Tekstfragment:
::::::::::
Nu, we schrijven ‘geluk’, maar da’s natuurlijk relatief. Er wordt nog altijd rekening gehouden met je inkomsten uit het buitenland, ook hier weer op basis van het geïndexeerd kadastraal inkomen. Die kunnen ertoe leiden dat je in een hogere belastingschijf valt. Een beetje hetzelfde principe als aankopen in België, dus: ofwel merk je er niets van, ofwel… wel. Helaas.
Stel nu dat Slovenië je met haar prachtige natuur veroverd heeft, of dat je je hart verloren hebt aan Monaco, dan betaal je nog de helft van de belasting die je verschuldigd bent in België naast de belasting in het land van je tweede verblijf. Daar geldt het dubbelbelastingverdrag dus niet.
::::::::::
Opdracht 1:
Schrijf het deel van het tekstfragment van "Stel nu dat" tot "dubbelbelastingverdrag dus niet." woordelijk over.
Opdracht 2:
Voor welke twee landen betaalt u volgens het tekstfragment naast de belasting daar nog de helft van de in België verschuldigde belasting?
De regels hierna zijn afkomstig uit een andere bron.

Aangeleverd materiaal:
::::::::::
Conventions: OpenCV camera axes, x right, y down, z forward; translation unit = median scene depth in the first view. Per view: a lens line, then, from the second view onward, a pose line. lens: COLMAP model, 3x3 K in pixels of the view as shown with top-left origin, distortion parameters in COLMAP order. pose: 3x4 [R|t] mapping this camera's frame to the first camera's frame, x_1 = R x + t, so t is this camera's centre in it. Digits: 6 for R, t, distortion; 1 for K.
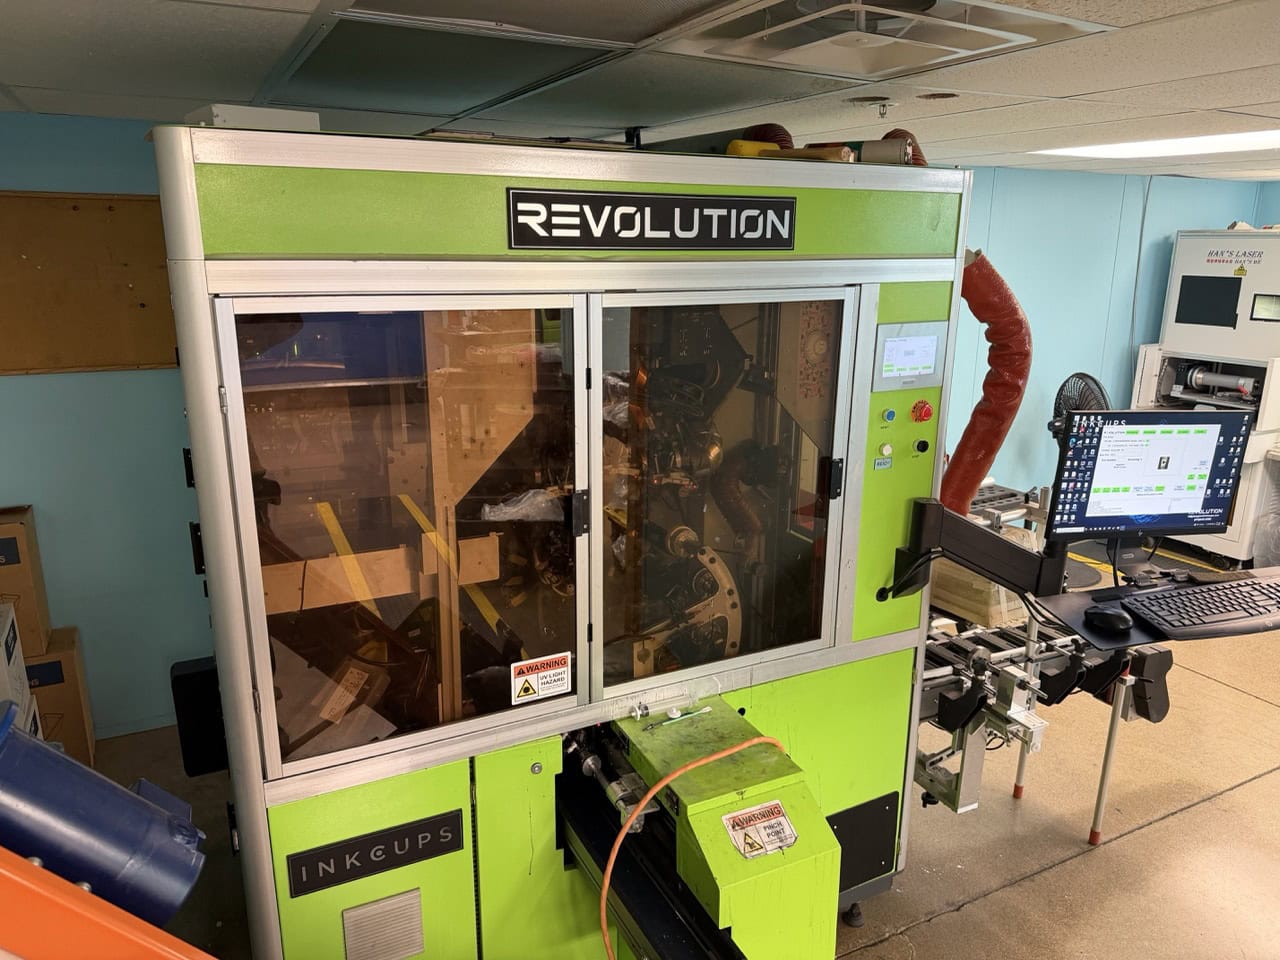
lens RADIAL K [[894.8, 0, 638.4], [0, 894.8, 477.6], [0, 0, 1]] dist [0.032628, -0.023307]
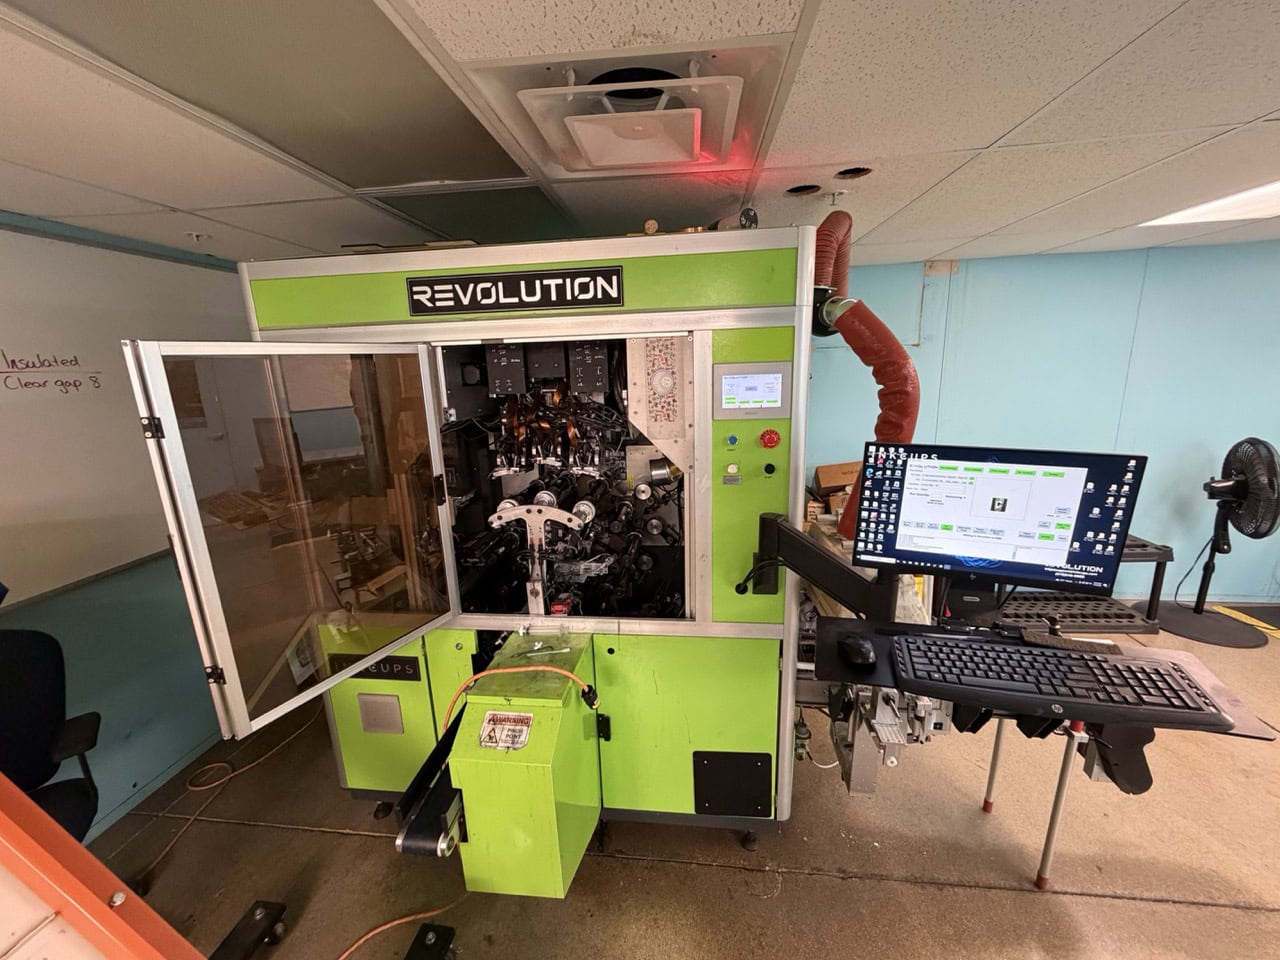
lens RADIAL K [[509.4, 0, 634.6], [0, 509.4, 480.6], [0, 0, 1]] dist [-0.000221, 0.001183]
pose [[0.835431, 0.090456, -0.542100, 0.567851], [-0.101439, 0.994795, 0.009666, -0.008418], [0.540153, 0.046915, 0.840258, 0.367710]]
::::::::::
Antwoord 1:
Stel nu dat Slovenië je met haar prachtige natuur veroverd heeft, of dat je je hart verloren hebt aan Monaco, dan betaal je nog de helft van de belasting die je verschuldigd bent in België naast de belasting in het land van je tweede verblijf. Daar geldt het dubbelbelastingverdrag dus niet.

Antwoord 2:
Slovenië en Monaco.